A definitive diagnosis of ALPS requires the presence of 2 required criteria (>6-month history of nonmalignant, noninfectious lymphadenopathy or splenomegaly and elevated DNTs) plus 1 primary accessory criterion (defective lymphocyte apoptosis or mutations in FAS, FASLG, or CASP10), whereas a probable diagnosis is based on the presence of both required criteria plus 1 secondary accessory criterion (elevated sFASL, IL-10, vitamin B-12, or IL-18; consistent immunohistological findings; autoimmune cytopenias and polyclonal hypergammaglobulinemia; or family history of nonmalignant/noninfectious lymphoproliferation with or without autoimmunity).⁸  A patient with combination of elevated αβ-DNTs with elevation of 1 of the secondary accessory criteria (vitamin B-12, IL-10, IL-18, or sFASL level) has an 85% to 97% probability of having a FAS mutation, depending on the biomarker used and level of αβ-DNTs. What has been lacking are validated diagnostic classifiers to be able to accurately differentiate ALPS from the pretenders, especially in cases who do not carry the FAS mutation or have an atypical clinical presentation.^5-7 

Molnár et al retrospectively collected clinical, immunological, and genetic data from 215 patients with a clinical suspicion of ALPS. They divided patients into 3 clinical groups (definite, suspected, or unlikely ALPS) based on an updated ALPS 2010 diagnostic protocol (updated according to the 2019 working definitions of the European Society for Immunodeficiencies). Consistent with previous reports, the authors observed significantly higher αβ-DNTs in all patients with definite ALPS (median, 3.95%; range, 1.8% to 23.0%), although the positive predictive value of this test remained low by itself. An abnormal in vitro apoptosis assay was highly specific for patients with definite ALPS and was also the only biomarker that showed a significant difference between the definite and suspected ALPS groups. Although this test is not widely available and may be unsuitable for routine clinical use, it continues to be a valuable aid in diagnosis and management of these patients.

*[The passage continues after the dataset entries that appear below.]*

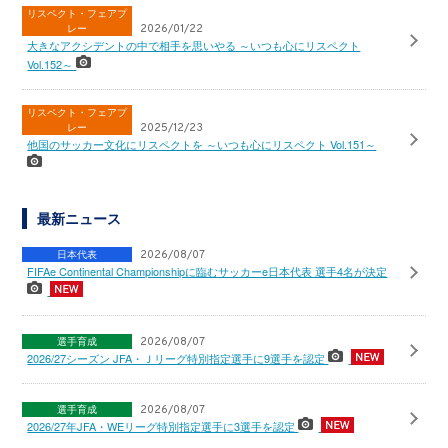
リスペクト・フェアプ
レー
2026/01/22
大きなアクシデントの中で相手を思いやる ～いつも心にリスペクト
Vol.152～
リスペクト・フェアプ
レー
2025/12/23
他国のサッカー文化にリスペクトを ～いつも心にリスペクト Vol.151～
最新ニュース
日本代表
2026/08/07
FIFAe Continental Championshipに臨むサッカーe日本代表 選手4名が決定
選手育成
2026/08/07
2026/27シーズン JFA・Ｊリーグ特別指定選手に9選手を認定
選手育成
2026/08/07
2026/27年JFA・WEリーグ特別指定選手に3選手を認定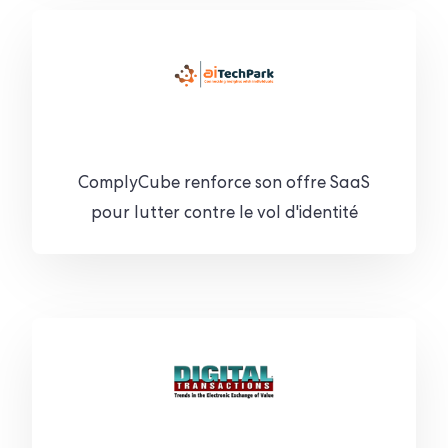
ComplyCube renforce son offre SaaS
pour lutter contre le vol d'identité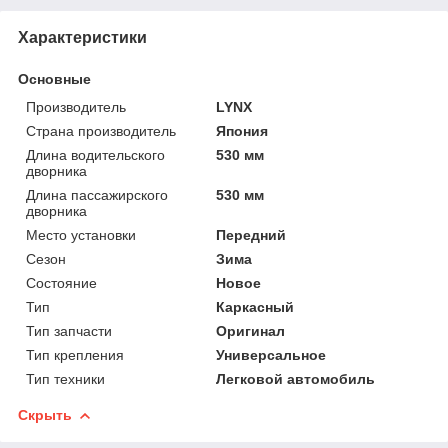
Характеристики
Основные
Производитель
LYNX
Страна производитель
Япония
Длина водительского
530 мм
дворника
Длина пассажирского
530 мм
дворника
Место установки
Передний
Сезон
Зима
Состояние
Новое
Тип
Каркасный
Тип запчасти
Оригинал
Тип крепления
Универсальное
Тип техники
Легковой автомобиль
Скрыть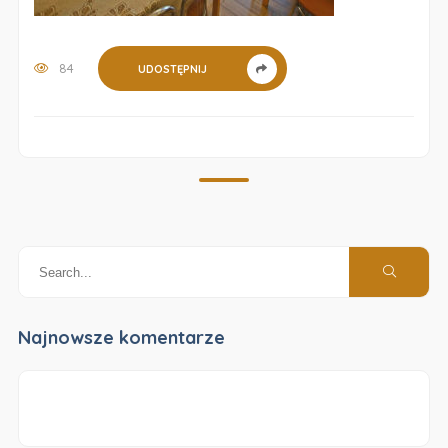
84
UDOSTĘPNIJ
Najnowsze komentarze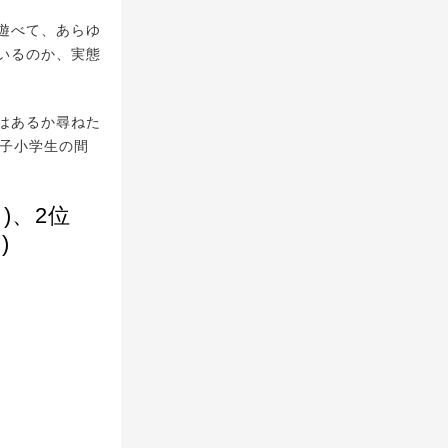
遊べて、あらゆ
いるのか、実態
はあるか尋ねた
女子小学生の間
)、2位
)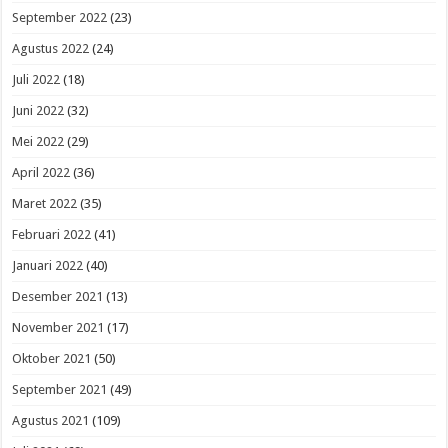
September 2022
(23)
Agustus 2022
(24)
Juli 2022
(18)
Juni 2022
(32)
Mei 2022
(29)
April 2022
(36)
Maret 2022
(35)
Februari 2022
(41)
Januari 2022
(40)
Desember 2021
(13)
November 2021
(17)
Oktober 2021
(50)
September 2021
(49)
Agustus 2021
(109)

Given these challenges, the authors sought to define an optimal biomarker combination of αβ-DNTs, in vitro apoptosis assay, and sFASL level. Although all combinations showed a significant difference between the definitive and unlikely ALPS groups, the authors found that normal αβ-DNTs and a normal in vitro apoptosis assay could essentially rule out ALPS (see table). The caveat is that they were unable to evaluate the sensitivity or specificity of additional biomarkers combinations, such as immunoglobulin G, vitamin B-12, IL-10, and IL-18, because of a very small number of available samples. Additionally, they were unable to define a biomarker combination to differentiate between the definite and suspected ALPS groups.

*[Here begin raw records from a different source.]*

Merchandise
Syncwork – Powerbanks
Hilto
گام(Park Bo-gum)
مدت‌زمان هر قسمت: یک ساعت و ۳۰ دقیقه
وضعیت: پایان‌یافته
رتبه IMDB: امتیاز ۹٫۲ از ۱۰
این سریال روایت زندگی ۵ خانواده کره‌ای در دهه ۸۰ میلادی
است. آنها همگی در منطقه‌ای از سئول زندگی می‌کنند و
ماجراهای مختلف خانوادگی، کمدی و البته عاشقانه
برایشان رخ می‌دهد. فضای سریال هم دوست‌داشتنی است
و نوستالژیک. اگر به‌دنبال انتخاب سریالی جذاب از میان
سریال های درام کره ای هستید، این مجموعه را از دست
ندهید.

The limitations of the study include its retrospective nature, lack of availability of outcome data, inability to correlate specific abnormal biomarkers with clinical presentation, and missing information on treatment received and disease course. The authors were also not able to evaluate the sensitivity or specificity of biomarkers such as vitamin B12 level and others. However, the findings of this study do support the value of the biomarkers defined in revised 2010 diagnostic criteria for ALPS and provide data on additional reliable biomarker combinations that could expedite the diagnosis and treatment of patients with ALPS, without waiting for a genetic diagnosis. This report provides valuable criteria with which to define patients who truly have ALPS and those who do not.